A $201 million offering managed by Ramirez & Co. and initially planned for Tuesday has been shifted to day-to-day status, according to data compiled by Bloomberg. The sale is part of an effort to refinance floating-rate debt that exposed the city to penalties after Moody’s cut Chicago to junk on May 12. Standard & Poor’s and Fitch Ratings also lowered the city last week, while giving it an investment grade.

The potential shift in the sale’s schedule is a setback for Mayor Rahm Emanuel, who began his second term Monday, as he moves to end some swaps and convert variable-rate debt to fixed-rate to bolster the city’s finances. The downgrades threaten to raise the city’s borrowing costs, as investors are demanding higher yields on its securities.

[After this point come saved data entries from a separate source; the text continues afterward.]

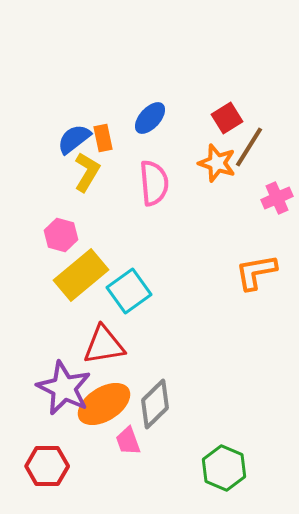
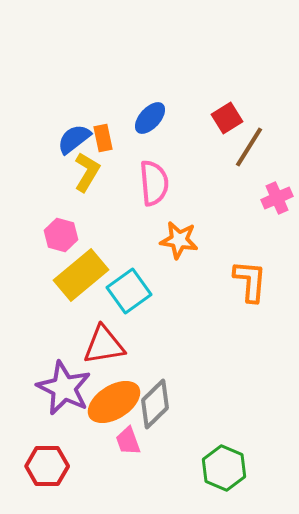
orange star: moved 38 px left, 77 px down; rotated 9 degrees counterclockwise
orange L-shape: moved 6 px left, 9 px down; rotated 105 degrees clockwise
orange ellipse: moved 10 px right, 2 px up
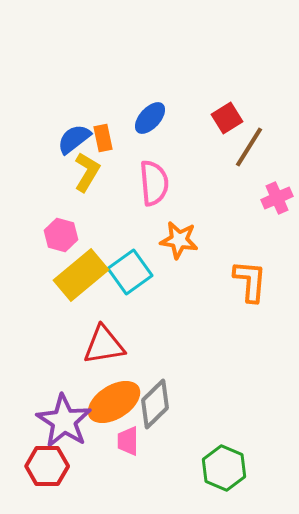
cyan square: moved 1 px right, 19 px up
purple star: moved 33 px down; rotated 6 degrees clockwise
pink trapezoid: rotated 20 degrees clockwise
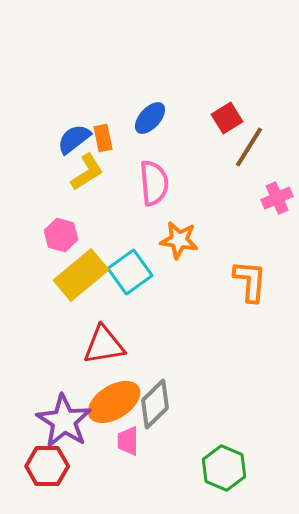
yellow L-shape: rotated 27 degrees clockwise
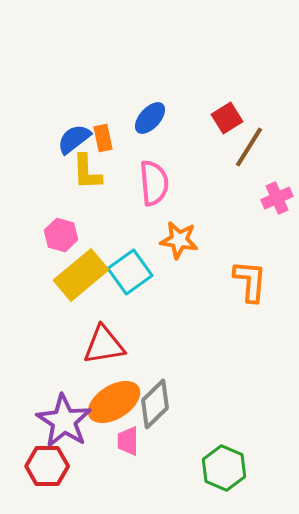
yellow L-shape: rotated 120 degrees clockwise
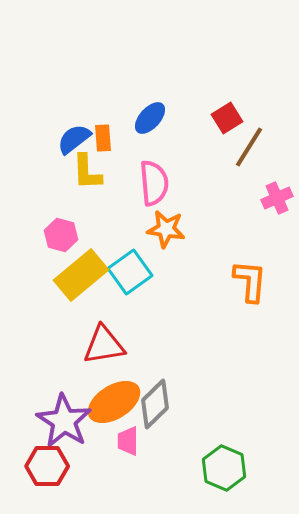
orange rectangle: rotated 8 degrees clockwise
orange star: moved 13 px left, 11 px up
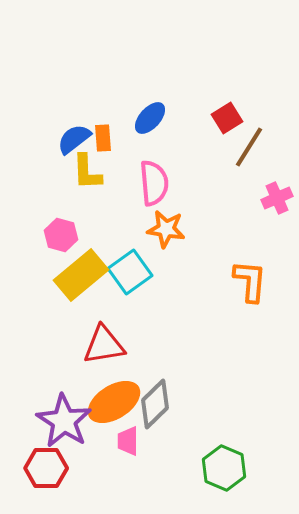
red hexagon: moved 1 px left, 2 px down
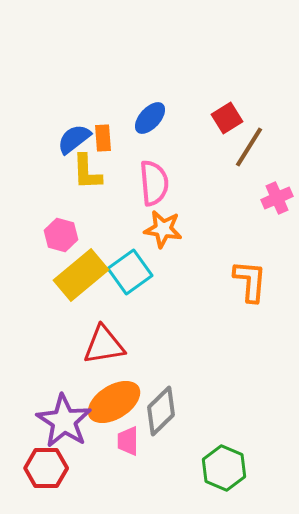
orange star: moved 3 px left
gray diamond: moved 6 px right, 7 px down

“If the market fails to do these deals, then of course market access becomes a front-and-center type of risk,” said Richard Ciccarone, Chicago-based chief executive officer of Merritt Research Services LLC, which analyzes municipal finance. Selling bonds would show “that the markets are still giving the city time to work out its problems.”

Kelley Quinn, a city spokeswoman, didn’t immediately respond to e-mail and phone messages seeking comment on the deal’s timing. Phillip Culpepper at Ramirez in Chicago didn’t respond to a voicemail seeking comment.

Tuesday Timing

A segment of about $182 million is still scheduled to price Tuesday, data compiled by Bloomberg show.

Federally tax-exempt Chicago bonds maturing in January 2033 traded May 15 at yields as high as 6.16 percent, the most since their issuance three years ago, Bloomberg data show. The spread of 3.28 percentage points over benchmark municipal bonds was the widest yet. They were the most-traded Chicago bonds on May 14-15, combined.

The Moody’s cut to Ba1, one step below investment grade, means Chicago may have to pay banks as much as $2.2 billion. The reduction allows banks to demand that the city repay debt early and exposes Chicago to fees to end swaps contracts.